A year later I was old enough to join my Catholic elementary school's squad. The strict regulations of the Catholic Youth Organization required that we keep one foot on the ground at all times and that our conservative red-and-white skirts graze the tops of our knees. Maybe it was some kind of subconscious rebellion, but I once showed up to cheer at a basketball game having "forgotten" to wear my bloomers under my skirt.

My early cheerleading training served me well, teaching me the difference between a clap and a clasp and how to forcefully "snap" and "punch" high-V and low-V motions instead of merely striking poses. But it wasn't until my family moved to Stroudsburg, Pennsylvania, when I was 14 and began to attend public school, that my skills really soared. Unrestricted by church rules, I pushed off the shoulders of my bases -- the girls responsible for holding me high in the air -- and soared above their heads in a stunt called an extension.

At the end of the season, we soon-to-be-freshmen fought fiercely for three coveted positions on the high school's junior-varsity squad. Hard work and a natural knack for the sport earned me the spot on the squad and made me the envy of my peers. But the glory was short-lived. Within a few weeks, grueling summer practices began.

Given information:
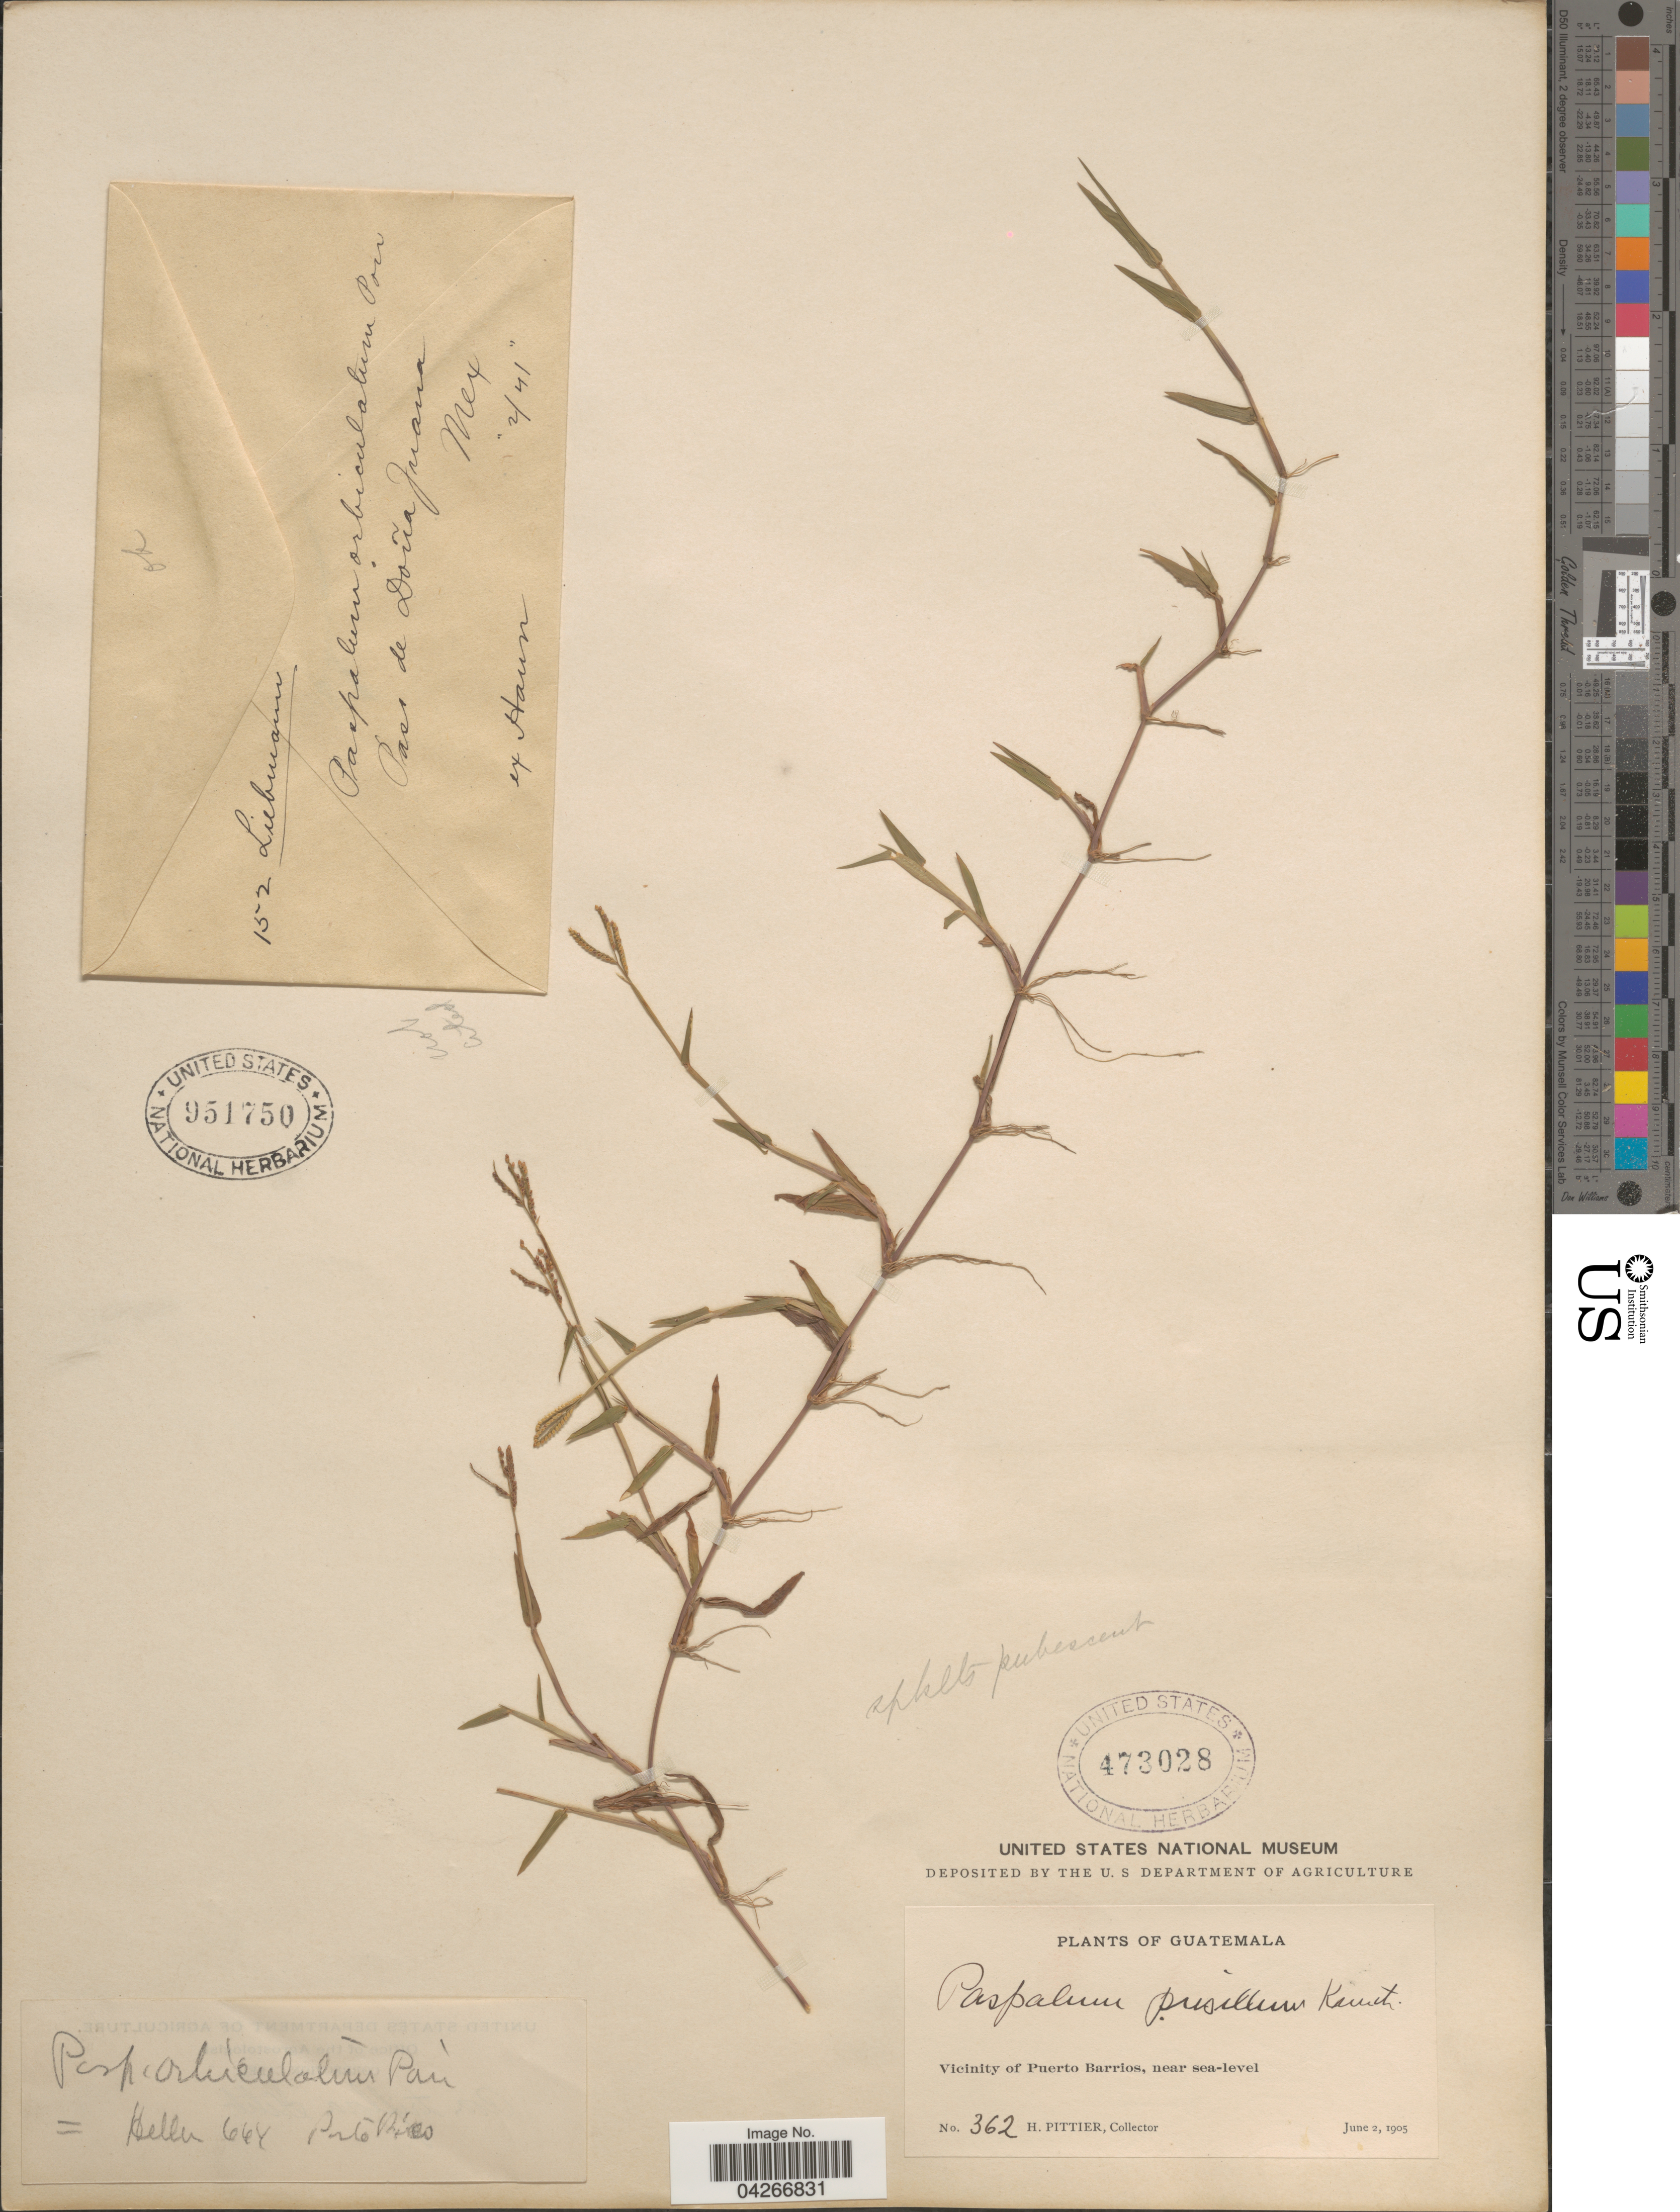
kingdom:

To do:
1 – In the cheerleading passage, how old was the writer when the family moved to Stroudsburg, Pennsylvania?
2 – Continue the cheerleading passage from where it stops.
The listing is separate from the cheerleading passage and is not part of it.

Answers for the exercise:
1 – 14

2 –
Under the hot sun, we worked ourselves to physical and mental exhaustion, preparing to attend a four-day National Cheerleading Association camp at Millersville University. We "threw up" difficult stunts and came crashing down on top of one another. Elbows slammed into heads, heads collided with noses, noses bled. Again and again, we tried to get our stunts to stick. Our arms and legs ached. Bases were bruised. Flyers were frustrated. Somehow, though, by the time we left for camp, we were looking polished and poised.

At Millersville University, it was tough to rise at six in the morning and stay "P-S-Y-C-H-E-D" until 10 at night. But it was inspiring to be surrounded by so many other young women who shared my passion and excitement for the sport. Besides working hard, we goofed around and cheered up injured or frustrated teammates with construction-paper megaphones. Cheerleading was still as much about making friends and earning team-spirit awards as it was about winning trophies.

*****

My priorities changed in high school. As my skills developed, I began to care less about socializing and more about taking cheerleading seriously. Not everyone saw it this way. Many of the girls on my squad -- types who wore Daisy Duke short shorts and grooved to Jock Jams -- wasted valuable practice time revealing their crushes on various football players. I wore daisies in my hair, didn't shave my legs for an entire season, grooved to Phish -- and could barely name half the guys on the team.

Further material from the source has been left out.